Un skua du pôle Sud (Stercorarius maccormicki) se dresse sur un affleurement en Antarctique. (Photo: Centre aérospatial allemand DLR / Wikimedia Commons)

Le processus a duré de 2011 à 2014 et a inclus des oiseaux sur l'île Livingston, au large de la péninsule Antarctique; les avant-postes de l'océan Austral de l'île Marion et de l'île Gough; et les îles Falkland, un point clé le long de nombreuses routes de migration des oiseaux. Une fois analysés, les chercheurs ont découvert le C. jejuni et la salmonelle mentionnés précédemment, ainsi que le C. lari, un autre insecte connu pour causer des douleurs et une détresse gastriques chez l'homme. La souche C. lari a montré une résistance aux antibiotiques humains et vétérinaires, suggérant qu'elle avait fait un saut de l'homme à l'espèce aviaire.

Les chercheurs ne savent pas comment les oiseaux sont entrés en contact avec les maladies.

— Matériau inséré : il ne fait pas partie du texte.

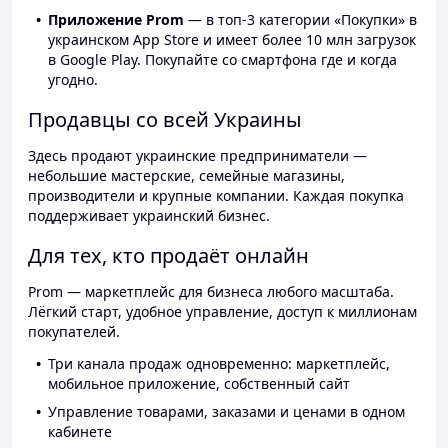
Приложение Prom
— в топ-3 категории «Покупки» в
украинском App Store и имеет более 10 млн загрузок
в Google Play. Покупайте со смартфона где и когда
угодно.
Продавцы со всей Украины
Здесь продают украинские предприниматели —
небольшие мастерские, семейные магазины,
производители и крупные компании. Каждая покупка
поддерживает украинский бизнес.
Для тех, кто продаёт онлайн
Prom — маркетплейс для бизнеса любого масштаба.
Лёгкий старт, удобное управление, доступ к миллионам
покупателей.
Три канала продаж одновременно: маркетплейс,
мобильное приложение, собственный сайт
Управление товарами, заказами и ценами в одном
кабинете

"Il existe diverses possibilités, la plus probable étant le contact entre la faune antarctique et subantarctique avec les oiseaux domestiques dans les communautés subantarctiques telles que les Malouines, mais ils pourraient également être l'héritage d'anciennes missions de chasse à la baleine, de stations de recherche antarctiques et de la croissance de Tourisme antarctique ", a déclaré González-Solís à CNN.

Les chercheurs ont trouvé des agents pathogènes dans les manchots sauteurs. (Photo: Giedriius / Shutterstock)

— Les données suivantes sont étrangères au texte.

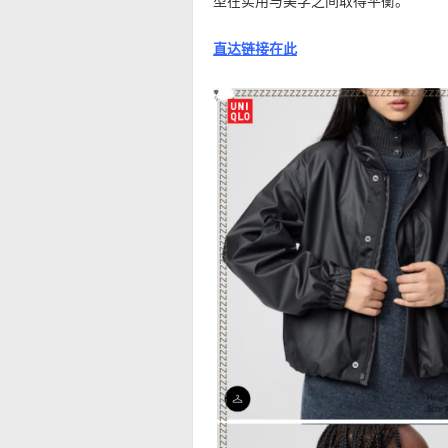
型在实用与美学之间取得平衡。
直达链接在此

Les oiseaux ne sont probablement pas en danger car les chercheurs n'ont trouvé aucun cas de mort des agents pathogènes. Mais il y a encore des raisons de s'inquiéter: le fait que les agents pathogènes apparaissent du tout signifie que d'autres agents pathogènes plus dangereux pourraient causer des problèmes à leurs populations.

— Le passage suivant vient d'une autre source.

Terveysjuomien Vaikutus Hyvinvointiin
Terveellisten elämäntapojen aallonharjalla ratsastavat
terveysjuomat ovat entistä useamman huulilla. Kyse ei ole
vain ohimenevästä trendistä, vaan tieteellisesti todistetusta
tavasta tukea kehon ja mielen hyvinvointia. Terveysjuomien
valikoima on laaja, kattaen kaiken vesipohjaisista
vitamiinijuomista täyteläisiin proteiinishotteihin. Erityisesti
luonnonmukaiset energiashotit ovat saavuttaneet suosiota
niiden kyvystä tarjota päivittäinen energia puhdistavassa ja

"Ces souches de Salmonella et de Campylobacter, qui sont une cause fréquente d'infections chez l'homme et le bétail, ne provoquent généralement pas de flambées mortelles chez les animaux sauvages", a déclaré Marta Cerdà-Cuéllar, auteur principal de l'étude, dans un communiqué. "Cependant, les agents pathogènes émergents ou envahissants qui parviennent à des populations très sensibles - comme la faune antarctique et subantarctique - pourraient avoir de graves conséquences et provoquer l'effondrement local et l'extinction de certaines populations."

À cette fin, les chercheurs recommandent des mesures de biosécurité plus strictes pour les scientifiques travaillant en Antarctique et les touristes visitant les oiseaux, y compris le transport des déchets humains à la maison.